Vigenère Cipher:     Vspoq gzwsw hmvsp cmr kqcd, gmxwcmxcdyp khgzmqmmlq ijsx, qoh by igewkyh roqnyv gxggnmberr ex jkfmbi cd hmvspo qyqry kpgayy.
Substitution Cipher: Sgktd ohlxd rgsgk loz qdtz, egflteztzxk qroholeofu tsoz, ltr rg toxldgr ztdhgk ofeororxfz xz sqwgkt tz rgsgkt dqufq qsojxq.
Affine Cipher:       Lapcq wfueq xalap uwz iqcz, savucszczep ixwfwuswvm clwz, ucx xa cweuqax zcqfap wvswxwxevz ez linapc cz xalapc qimvi ilwkei.
ROT13:               Yberz vcfhz qbybe fvg nzrg, pbafrpgrghe nqvcvfpvat ryvg, frq qb rvhfzbq grzcbe vapvqvqhag hg ynober rg qbyber zntan nyvdhn.
Kidnapping letter text: v ybirq zheqrevat ze gurvfrasyblq ng gur rfgngr gur tnf jnf gur cresrpg zheqre jrncba vz fher vyy trg njnl jvgu vg nf jryy ubcrshyyl abobql svtherf bhg gur pbzovangvba bs gur cnqybpx cynl ba ybpxre 69 ba gur frpbaq sybbe bs phfuvat bgurejvfr v nz va erny gebhoyr

Bag-of-Words (BoW) similarity with test string:
  Caesar      : 0.0000
  Vigenère    : 0.0000
  Substitution: 0.0000
  Affine      : 0.0000
  ROT13       : 0.0000

Bag-of-Characters (BoC) similarity with test string:
  Caesar      : 0.6023
  Vigenère    : 0.6518
  Substitution: 0.5527
  Affine      : 0.4254
  ROT13       : 0.9198

It definitely looks like the text was a ROT13 cipher!

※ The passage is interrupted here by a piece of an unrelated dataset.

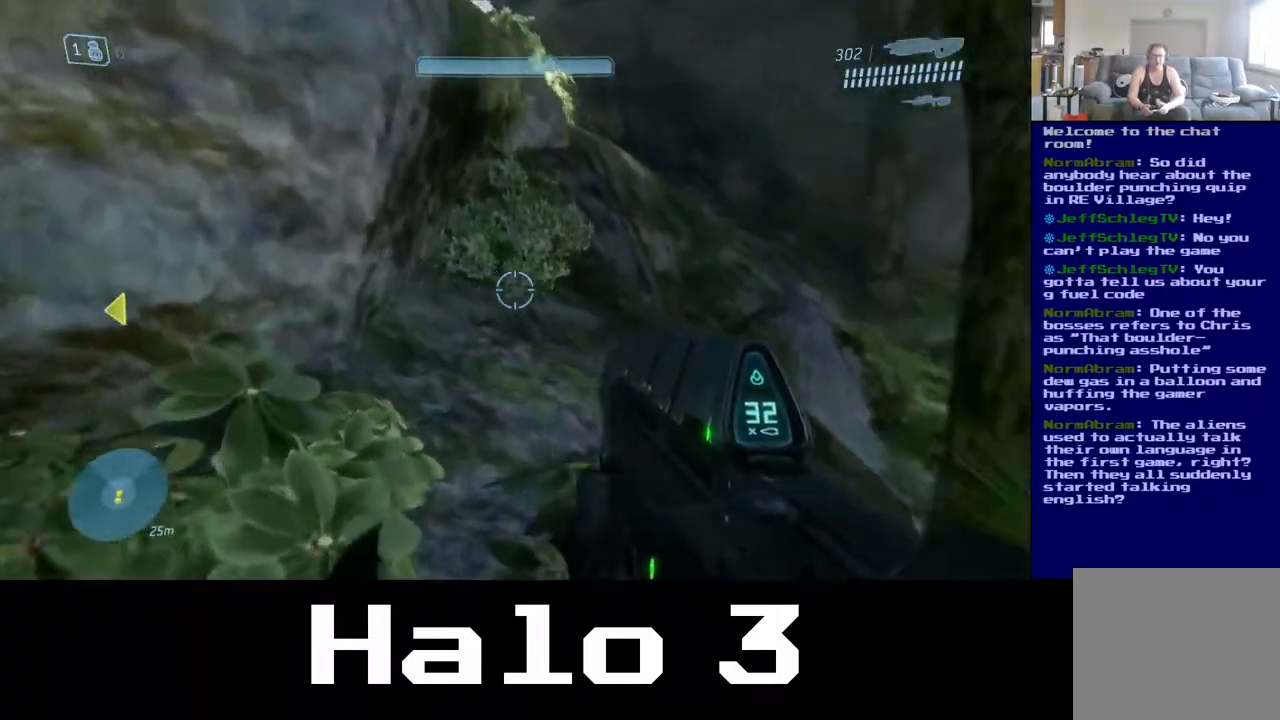
{"buttons": [], "left_stick": "up-left", "right_stick": "down-right", "events": [[200, "left_stick", "left"], [367, "left_stick", "up-left"], [467, "right_stick", "down-right"]]}
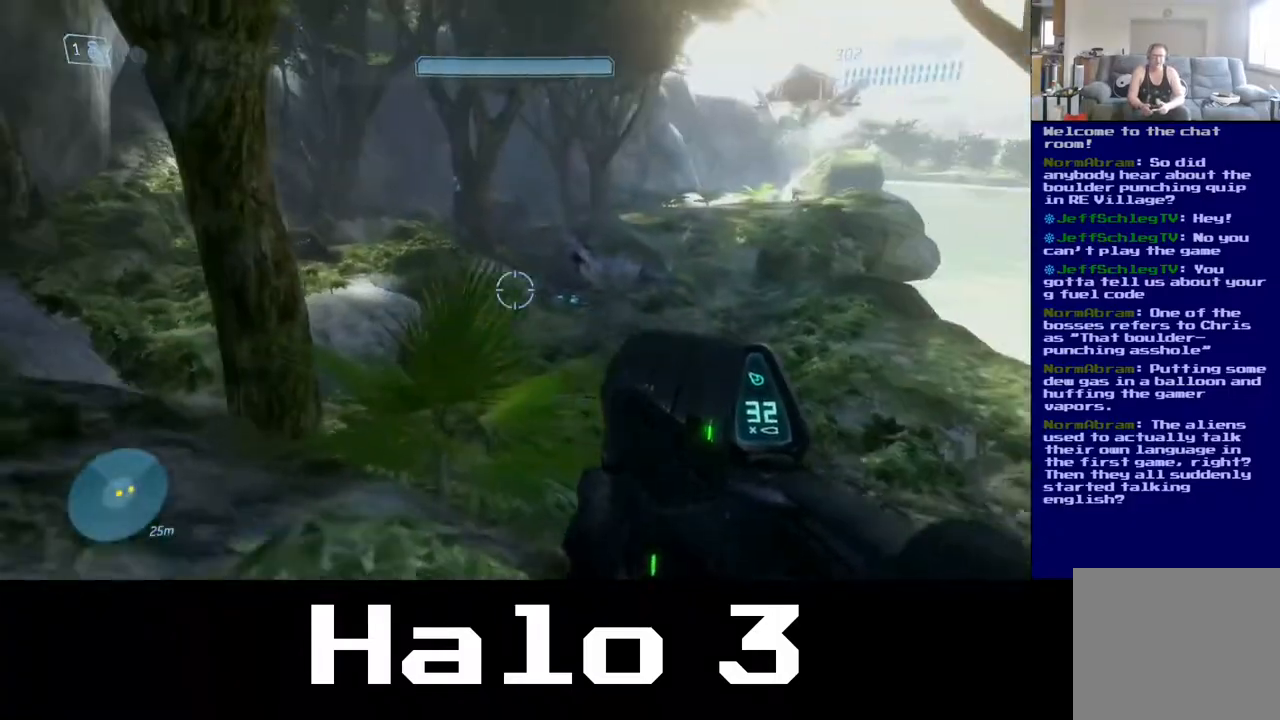
{"buttons": [], "left_stick": "left", "right_stick": "center", "events": [[17, "right_stick", "center"], [350, "left_stick", "left"]]}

Now we could of course just directly use the ROT13 cipher to decode the text, but where's the fun in that? AI is the future right! You're using it to replace your ability to do even the most basic thinking tasks so obviously we should also use it here instead of just the closed form solution!

What we need to do now is create a dataset of (ciphertext, plaintext) pairs to train a seq2seq model to decode the ciphertext. Luckily, we can use a library called NLTK to get a list of words in the English language. We can use this list to generate a dataset of (ciphertext, plaintext) pairs.

NLTK: Natural Language Toolkit is one of the most popular libraries for working with text in Python. It's a great tool to have in your toolbelt.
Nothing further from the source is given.